In the case of our data structures, the tree shape determines how the `measure`

is split into parts at each step. Here is the full procedure

```
search :: Measured a v => (v -> Bool) -> Tree v a -> Maybe a
search p t
| p (measure t) = Just (go mempty p t)
| otherwise = Nothing
where
go i p (Leaf _ a) = a
go i p (Branch _ l r)
| p (i <> measure l) = go i p l
| otherwise = go (i <> measure l) p r
```

Since we have annotated each branch with its `measure`

, testing `p`

takes no time at all.

Of course, this algorithm only works if `p`

really does flip from `False`

to `True`

exactly once.

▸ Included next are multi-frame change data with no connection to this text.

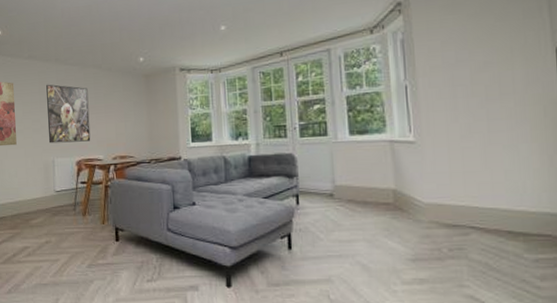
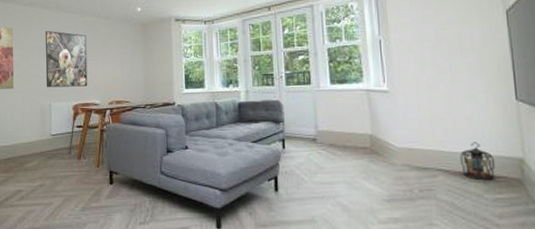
lantern: none [496,196,538,239] -> present [460,142,496,181]

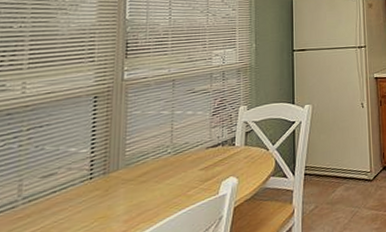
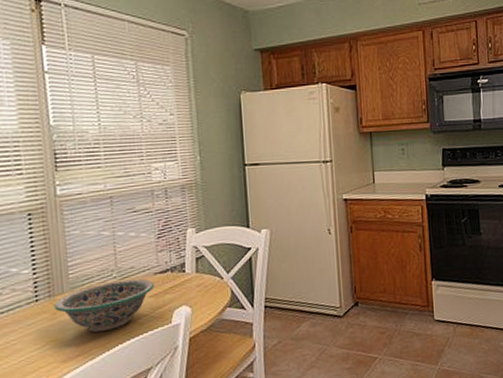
decorative bowl: none [107,153,206,207] -> present [54,279,155,333]

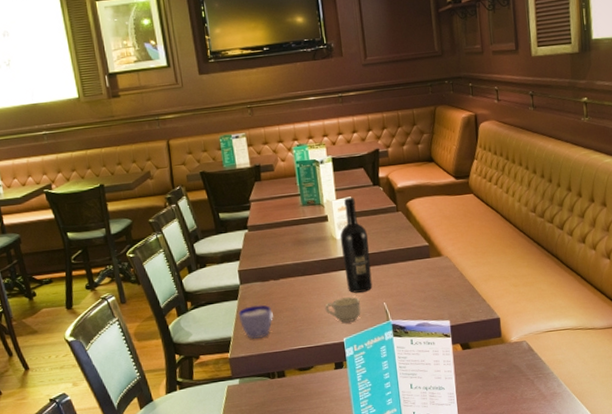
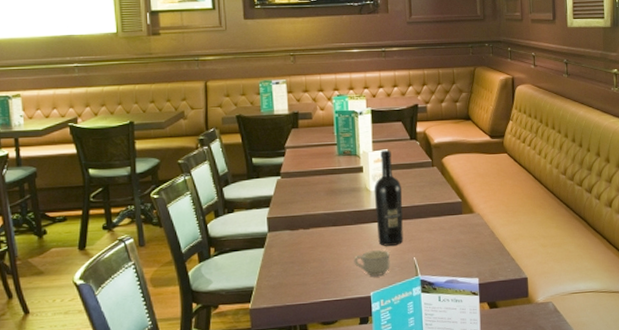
cup: present [238,304,273,339] -> none [263,254,300,290]

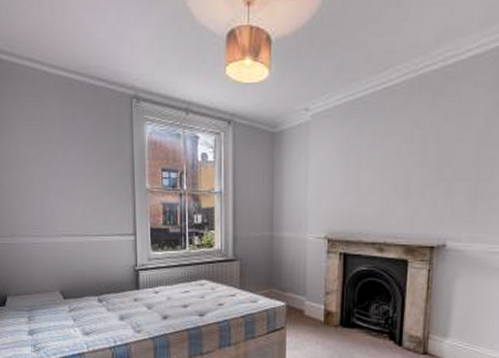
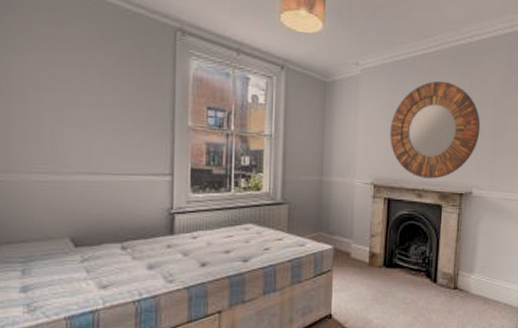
home mirror: none [345,117,457,231] -> present [390,80,481,179]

This is the case if `p`

fulfills

`p (x) implies p (x <> y) for all y`

and we say that `p`

is a *monotonic* predicate. Our two examples `(> 3)`

and `(== minimum)`

have this property and thus, we can finally conclude with

```
t !! k = search (> k)
winner t = search (== measure t)
```

I hope you have enjoyed this excursion into the land of trees and monoids. If you want to stay a bit longer, implement a data structure that do both look up the `k`

-th element and retrieve the element with the least priority at the same time. This is also known as *priority search queue*.

If you still long for more, the finger tree paper knows the way; I have tried to closely match their notation. In particular, they solve the balancing issue which turns the binary search on monoids into a truly powerful tool to construct about any fancy data structure with logarithmic access times you can imagine.